** Opening SOURCE TEXT block **
0

What I am trying to do is run a bash script that looks somewhat like this:

#!/usr/bin/bash

only1=$(comm -23 $1 $2 | wc -l)
only2=$(comm -13 $1 $2 | wc -l)
common=$(comm -12 $1 $2 | wc -l)

echo -e "${only1} only in $1"
echo -e "${only2} only in $2"
echo -e "${common} in both"

If I execute the script as script.sh file1 file2 it works fine. However, if I use it as script.sh <(grep 'foo' file1) <(grep 'foo' file2) it fails because the virtual files of the kind dev/fd/62 are only available for the first command (only1 in the script). The output is:

262 only in /dev/fd/63
0 only in /dev/fd/62
0 in both

Is there a way to make these virtual files available to all of the commands in the script?

jww
  • 97,681
  • 90
  • 411
  • 885
vkkodali
  • 630
  • 7
  • 18
  • You should supply some test data. It is not clear if `262 only in /dev/fd/63` or `0 only in /dev/fd/62` is expected or not. – jww Oct 25 '19 at 18:28

1 Answers1

2

The issue here is that the first invocation of comm will read to the end of both input files.

As you'd like to be able to provide pipes as the input (instead of a "real file), you'll need read the inputs once only, and then provide that as input to the subsequent commands... With pipes, as soon as data is read, it's gone and isn't coming back.

For example:

#!/bin/bash -eu

# cleanup temporary files on exit
trap 'rm ${TMP_FILE1:-} ${TMP_FILE2:-}' EXIT

TMP_FILE1=$(mktemp)
cat < $1 > $TMP_FILE1

TMP_FILE2=$(mktemp)
** Closing SOURCE TEXT block **
** Opening DATA RECORDS block **
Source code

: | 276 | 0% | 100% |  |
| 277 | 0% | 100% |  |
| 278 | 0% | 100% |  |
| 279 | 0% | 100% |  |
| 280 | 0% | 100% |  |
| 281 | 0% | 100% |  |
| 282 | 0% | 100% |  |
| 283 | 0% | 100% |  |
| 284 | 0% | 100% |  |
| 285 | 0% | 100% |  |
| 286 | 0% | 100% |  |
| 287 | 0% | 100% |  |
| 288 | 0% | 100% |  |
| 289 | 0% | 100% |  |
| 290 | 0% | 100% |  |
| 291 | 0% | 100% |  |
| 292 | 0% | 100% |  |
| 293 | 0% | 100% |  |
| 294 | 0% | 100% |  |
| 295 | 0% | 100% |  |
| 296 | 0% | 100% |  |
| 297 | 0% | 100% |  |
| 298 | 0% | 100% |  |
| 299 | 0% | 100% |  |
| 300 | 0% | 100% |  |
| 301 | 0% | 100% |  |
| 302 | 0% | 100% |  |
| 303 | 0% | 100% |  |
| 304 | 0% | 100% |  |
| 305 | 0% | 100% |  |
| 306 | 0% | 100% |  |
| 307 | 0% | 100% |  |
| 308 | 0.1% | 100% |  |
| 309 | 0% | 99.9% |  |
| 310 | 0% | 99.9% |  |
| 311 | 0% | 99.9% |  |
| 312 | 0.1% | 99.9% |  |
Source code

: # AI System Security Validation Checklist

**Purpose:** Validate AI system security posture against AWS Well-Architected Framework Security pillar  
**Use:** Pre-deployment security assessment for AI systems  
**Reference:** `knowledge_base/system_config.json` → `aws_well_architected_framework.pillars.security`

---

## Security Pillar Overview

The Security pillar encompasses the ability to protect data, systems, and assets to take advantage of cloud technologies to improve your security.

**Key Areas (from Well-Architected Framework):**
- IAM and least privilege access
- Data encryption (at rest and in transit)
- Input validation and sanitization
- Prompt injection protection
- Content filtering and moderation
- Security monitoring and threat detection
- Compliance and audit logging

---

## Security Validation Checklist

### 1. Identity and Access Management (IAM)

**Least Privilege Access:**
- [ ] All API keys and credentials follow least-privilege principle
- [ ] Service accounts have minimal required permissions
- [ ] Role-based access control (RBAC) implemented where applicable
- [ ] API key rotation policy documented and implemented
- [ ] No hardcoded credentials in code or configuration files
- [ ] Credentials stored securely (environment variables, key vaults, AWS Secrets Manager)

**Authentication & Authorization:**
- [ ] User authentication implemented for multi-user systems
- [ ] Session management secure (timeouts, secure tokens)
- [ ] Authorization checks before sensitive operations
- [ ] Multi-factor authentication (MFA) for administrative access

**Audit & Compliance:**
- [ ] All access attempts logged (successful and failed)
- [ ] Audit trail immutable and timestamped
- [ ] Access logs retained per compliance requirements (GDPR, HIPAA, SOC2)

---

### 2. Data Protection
** Closing DATA RECORDS block **
**THINGS TO DO:**
a: Say whether each statement agrees with the bash script thread, answering yes or no and quoting the deciding words: (i) The script works when run as script.sh file1 file2. (ii) The answer says that data read from a pipe can be read again later. (iii) A comment asks for test data.
b: In the listing, turn the stretch from the line that contains "(from Well-Architected Framework):**" through the line that contains "### 1. Identity and Access Management (IAM)" into a JSON list of strings with one string per line, leaving out blank lines.

**RESULTS IN ORDER:**
a:
(i) Yes: "If I execute the script as script.sh file1 file2 it works fine."
(ii) No: "With pipes, as soon as data is read, it's gone and isn't coming back."
(iii) Yes: "You should supply some test data."

b:
[
  "**Key Areas (from Well-Architected Framework):**",
  "- IAM and least privilege access",
  "- Data encryption (at rest and in transit)",
  "- Input validation and sanitization",
  "- Prompt injection protection",
  "- Content filtering and moderation",
  "- Security monitoring and threat detection",
  "- Compliance and audit logging",
  "---",
  "## Security Validation Checklist",
  "### 1. Identity and Access Management (IAM)"
]